- Born: Rizwan–ul–Haq 4 February 1965 South Kensington, London
- Genres: Rock music
- Occupation: Guitarist
- Instruments: Electric guitar, Acoustic guitar
- Years active: 1991–1995
- Labels: EMI Pakistan, Pepsi Pakistan Inc., Coke Studio
- Formerly of: Vital Signs

= Rizwan-ul-Haq =

Pakistani musician

Rizwan–ul–Haq is a Pakistani guitarist, music composer, and backing vocalist, earning fame as lead guitarist for the acclaimed band, Vital Signs.

==Early life and education==
Rizwan–ul–Haq grew up in Karachi and later Rawalpindi, Pakistan, and achieved his early education from Convent of Jesus and Mary, Karachi and higher education from St. Mary's Academy, Rawalpindi. Before embarking on his career in music, he did his BSC degree in business management from University of Essex, England.

He cites Carlos Santana, Bee Gees, ABBA and Nazia and Zoheb as his major influences during the youth.

==Vital Signs==
After the departure of Salman Ahmad, Rohail Hyatt's childhood friend Rizwan–ul–Haq was asked to join the band as lead guitarist. Back in 1991, Rizwan had just returned from the UK. Eagerly looking for a job, he ran into Rohail Hyatt – the founding member and producer of Pakistan's biggest pop band, Vital Signs. Rizwan left Islamabad for Karachi to join the band and the Signs began work on their third album in Rohail Hyatt's studios, Pyramid Studios, in 1993. The third album Aitebar, which soon outsold its predecessor, Vital Signs 2, was an ultimate success. The Signs then started their nationwide tour and collaborated with Shoaib Mansoor who directed Guitar '93, a compilation of videos of Vital Signs' biggest hits thus far. It shot across the four provinces and was financed by Pepsi Pakistan Inc. Made for PTV, Guitar '93 was an entertaining document of the band's progress as one of the best pop/rock acts in Pakistan.
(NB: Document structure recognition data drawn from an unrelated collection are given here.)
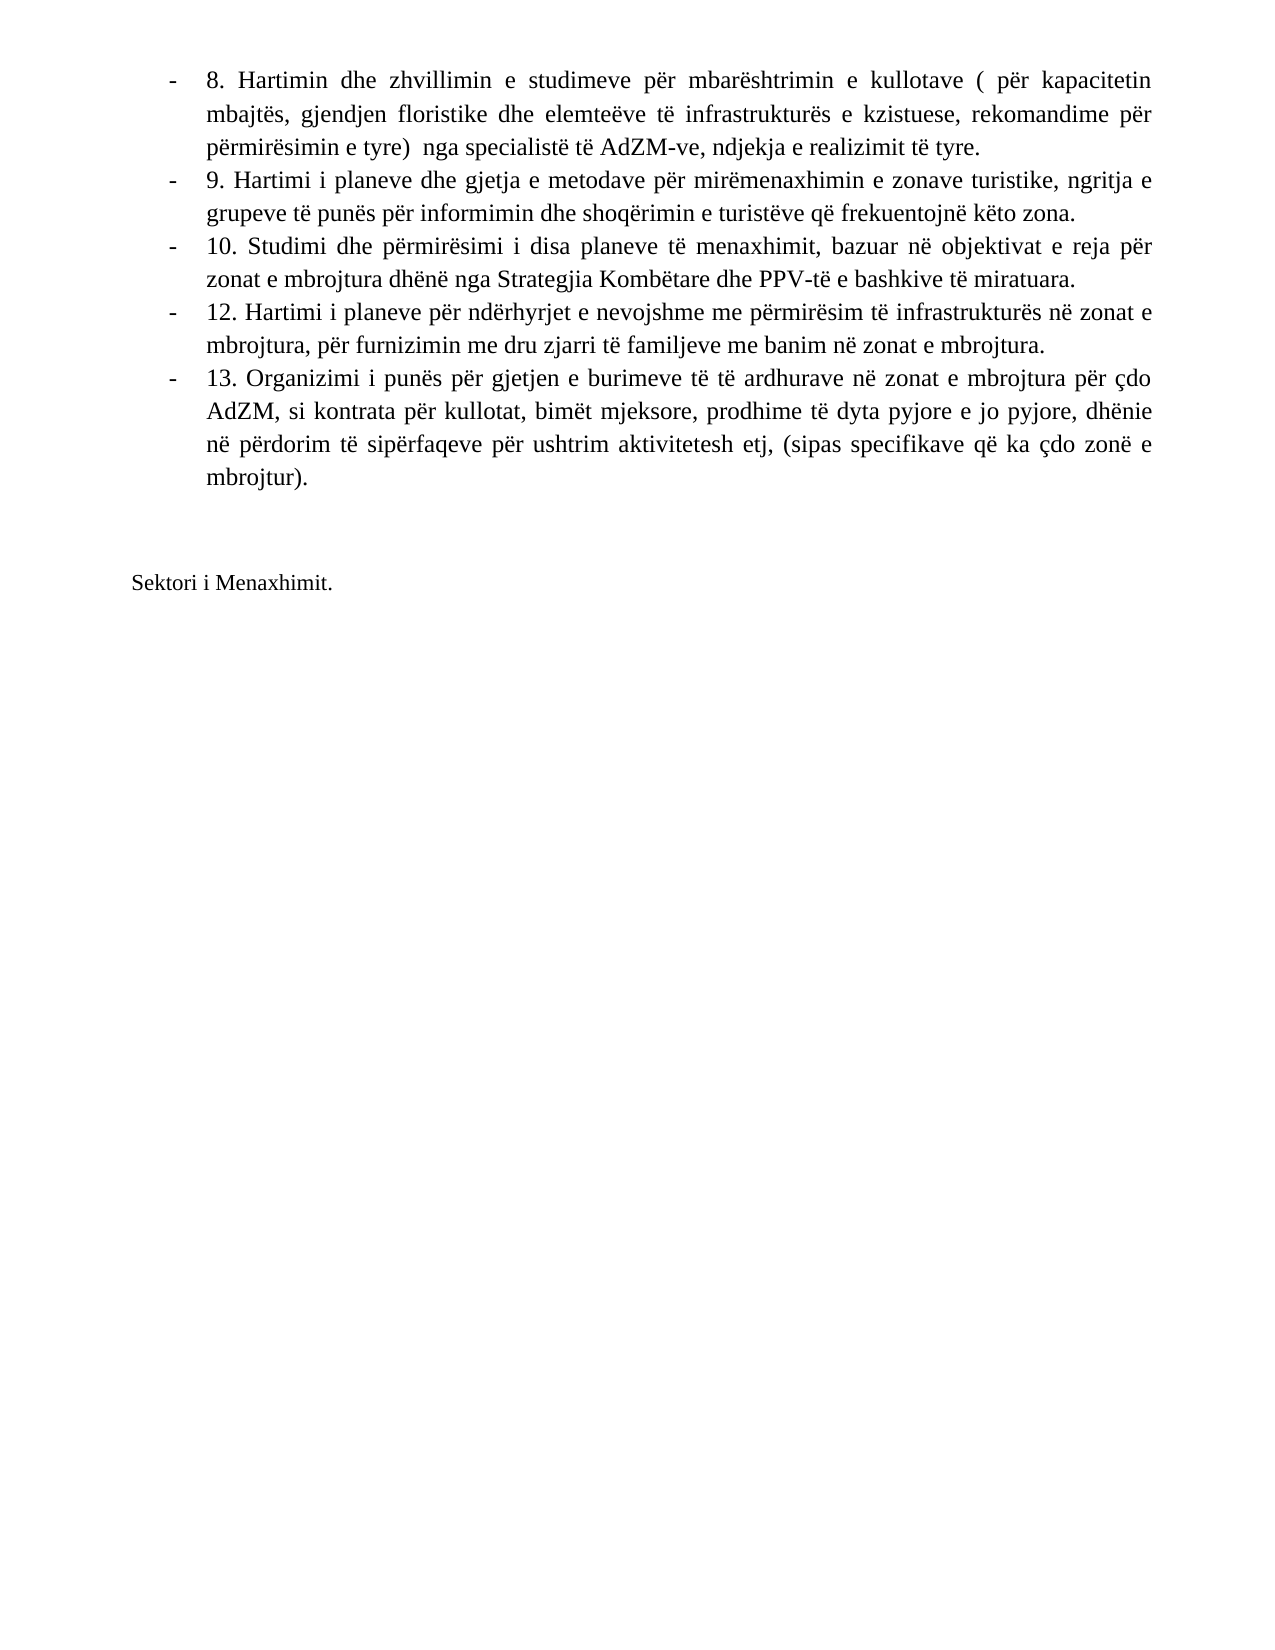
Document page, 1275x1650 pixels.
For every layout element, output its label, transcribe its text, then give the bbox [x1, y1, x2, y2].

list 12. Hartimi i planeve për ndërhyrjet e nevojshme me përmirësim të infrastrukturës në zonat e mbrojtura, për furnizimin me dru zjarri të familjeve me banim në zonat e mbrojtura. [169, 297, 1153, 358]
list 9. Hartimi i planeve dhe gjetja e metodave për mirëmenaxhimin e zonave turistike, ngritja e grupeve të punës për informimin dhe shoqërimin e turistëve që frekuentojnë këto zona. [169, 165, 1153, 226]
list 8. Hartimin dhe zhvillimin e studimeve për mbarështrimin e kullotave ( për kapacitetin mbajtës, gjendjen floristike dhe elemteëve të infrastrukturës e kzistuese, rekomandime për përmirësimin e tyre) nga specialistë të AdZM-ve, ndjekja e realizimit të tyre. [169, 66, 1153, 160]
list 10. Studimi dhe përmirësimi i disa planeve të menaxhimit, bazuar në objektivat e reja për zonat e mbrojtura dhënë nga Strategjia Kombëtare dhe PPV-të e bashkive të miratuara. [169, 231, 1153, 292]
text Sektori i Menaxhimit. [131, 569, 1153, 595]
list 13. Organizimi i punës për gjetjen e burimeve të të ardhurave në zonat e mbrojtura për çdo AdZM, si kontrata për kullotat, bimët mjeksore, prodhime të dyta pyjore e jo pyjore, dhënie në përdorim të sipërfaqeve për ushtrim aktivitetesh etj, (sipas specifikave që ka çdo zonë e mbrojtur). [169, 363, 1153, 491]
With the release of Guitar'93, it was Rizwan who gained a lot of publicity and notability, and Signs also played their highest number of concerts in 1993. The biggest took place at the KMC Stadium in Karachi, a mega-concert headlined by the Signs and also consisting of performances from The Milestones, Awaz and the newly formed rock band, Arsh. Former member Salman Ahmad was present in the audience. It was after this concert Rohail first started to show signs of agitation regarding his growing dissatisfaction with Rizwan–ul–Haq's playing and his expenses. The success of Aetibar and Guitar'93 marked a great opportunity for Signs. The Signs marked its very first international tour to US in 1993, becoming the first Pakistan musical act to do so.

In 1994, the band did not extend the contract for its guitarist, Rizwan–ul–Haq, despite his urgings. Rizwan was relieved and, according to Rohail Hyatt, "shown the door" after which Hyatt chose technical guitar whiz Aamir Zaki to become the band's new lead guitarist. When asked about his journey in Vital Signs, Rizwan–ul–Haq said: “I have beautiful memories of my time with the Signs. In fact, I met the love of my life, my wife for the past 27 years, while on a tour with the Signs.”

Though the band's demise was never officially announced, by 1998 when the Signs were offered a deal by Pepsi Pakistan Inc. for another album, Rohail declined, signaling the end of Vital Signs.

==1995–present: Teri Gali and Gemini Studios==

After recording the last album for Vital Signs in 1995, Rizwan–ul–Haq left the band and briefly worked as a music composer and recording producer for the PTV. He soon went solo after the departure from Vital Signs and his solo debut single, Teri Gali, became a hit on MTV India.

Following few moderately received covers, he went on to make tunes for television commercials and sound tracks for the movies. He also found passion in collecting music memorabilias and guitars — a total of 30 vintage Gibson Les Pauls.

In an interview with Alyan Khan, he said:

"Being in Vital Signs was educational in itself; I think I learned more from being in Vital Signs and traveling around the world as a musician than I did spending three years in the university. Life's been good to me and I've no complaints. Allah has been really kind to me and still is very kind to me."